I had not had news of Françoise Dior for about two years when suddenly (yesterday) a letter came from her. She has apparently left Ducey — perhaps sold her house there for a letter of mine to her came back to me with the mention “no longer at this address.” She is living in Paris, with her now grown-up daughter (who must be now about 22 years old). Her address is [address omitted].
She is in touch with people of our ideas and faith, and seems happy. I am going to write to her, and feel sure she would be delighted to have news of you — or better so, a visit from you at her flat if ever you go to Paris on your way to Austria.
I have begun another book that I shall (probably) call Ironies et paradoxes de l’Histoire et de la legende. I have begun the second chapter about “Lies in History” (beginning with the many mendacious inscriptions of Rameses II in the thirteenth century BC and the famous blatantly mendacious Stele put up by Esharhaddon, King of Assyria (seventh century BC) at Nahr-el-Kalb in Syria (Tarhaka of Egypt is depicted there on all fours, licking the conqueror’s mantle rim, while in reality the two men never as much as met. Tarhaka fled to Napata [Sudan] when Esharaddon was not yet in Upper Egypt!) But the Assyrian King wished to “impress” the Syrians he had conquered with his invincible strength and prowess (War propaganda!)). You have I presume heard of the recent books about more recent “war propaganda” — Arthur Butz’s The Hoax of the Twentieth Century and Thies Christopherson’s The Auschwitz Lie (with a preface by Manfred Roeder). I can send you the latter booklet if you have not already got it from the library of the N.S.W.P.P. (National Socialist White People’s Party, U.S.A.).

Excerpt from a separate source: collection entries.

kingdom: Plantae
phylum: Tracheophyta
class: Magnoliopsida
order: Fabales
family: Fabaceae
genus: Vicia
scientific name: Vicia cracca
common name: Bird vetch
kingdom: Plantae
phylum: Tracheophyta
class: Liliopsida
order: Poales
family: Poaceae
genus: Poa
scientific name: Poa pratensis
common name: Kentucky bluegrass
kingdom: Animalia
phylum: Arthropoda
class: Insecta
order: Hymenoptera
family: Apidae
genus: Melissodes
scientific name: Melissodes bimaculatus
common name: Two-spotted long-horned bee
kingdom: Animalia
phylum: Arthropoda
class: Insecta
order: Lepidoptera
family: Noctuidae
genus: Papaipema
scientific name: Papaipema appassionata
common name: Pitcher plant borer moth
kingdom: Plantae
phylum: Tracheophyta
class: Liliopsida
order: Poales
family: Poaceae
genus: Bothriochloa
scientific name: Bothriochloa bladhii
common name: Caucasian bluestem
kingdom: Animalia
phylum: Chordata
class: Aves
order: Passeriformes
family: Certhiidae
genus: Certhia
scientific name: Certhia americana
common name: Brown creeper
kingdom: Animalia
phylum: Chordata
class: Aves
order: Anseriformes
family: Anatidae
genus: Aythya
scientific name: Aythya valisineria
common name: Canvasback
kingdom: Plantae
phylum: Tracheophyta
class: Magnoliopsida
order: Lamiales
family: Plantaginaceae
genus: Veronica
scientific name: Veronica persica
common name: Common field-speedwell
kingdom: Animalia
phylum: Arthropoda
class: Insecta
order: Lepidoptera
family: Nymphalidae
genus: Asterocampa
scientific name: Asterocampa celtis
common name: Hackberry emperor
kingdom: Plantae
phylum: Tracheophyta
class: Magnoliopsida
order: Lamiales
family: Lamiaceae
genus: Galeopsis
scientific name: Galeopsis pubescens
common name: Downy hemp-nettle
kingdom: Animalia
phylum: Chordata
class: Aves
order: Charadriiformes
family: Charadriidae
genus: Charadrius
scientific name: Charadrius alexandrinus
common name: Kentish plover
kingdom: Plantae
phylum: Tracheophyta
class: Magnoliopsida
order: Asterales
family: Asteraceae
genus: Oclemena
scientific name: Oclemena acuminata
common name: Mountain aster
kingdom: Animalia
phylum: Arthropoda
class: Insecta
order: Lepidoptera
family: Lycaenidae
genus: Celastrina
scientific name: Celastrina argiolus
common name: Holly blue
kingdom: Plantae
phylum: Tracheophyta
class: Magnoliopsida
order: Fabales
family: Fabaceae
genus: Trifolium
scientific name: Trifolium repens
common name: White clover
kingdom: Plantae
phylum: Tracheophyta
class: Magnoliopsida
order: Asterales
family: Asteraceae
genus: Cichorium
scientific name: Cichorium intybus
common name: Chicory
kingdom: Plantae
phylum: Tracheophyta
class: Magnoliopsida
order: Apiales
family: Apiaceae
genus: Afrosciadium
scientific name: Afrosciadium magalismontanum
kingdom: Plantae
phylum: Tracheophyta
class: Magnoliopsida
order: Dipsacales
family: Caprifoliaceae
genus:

Mind you, I once believed the lie. But that did not in the least shake my National Socialist faith. I just could not have cared less. As a fact, as long as men so shamelessly treat living Nature — have slaughterhouses, experiments on live creatures, the fish industry — think of the poor seals in Canada! I refuse to sympathize with human victims of man’s cruelty or violence save when these happen to be my own brothers in faith (other Aryans believing in our values).
My love to your daughter. With the ritual greeting of the faithful.
Savitri Dêvi Mukherji
Excuse my bad writing. My hand still pains.
 From a transcription by the recipient. The latter half of the original is extant.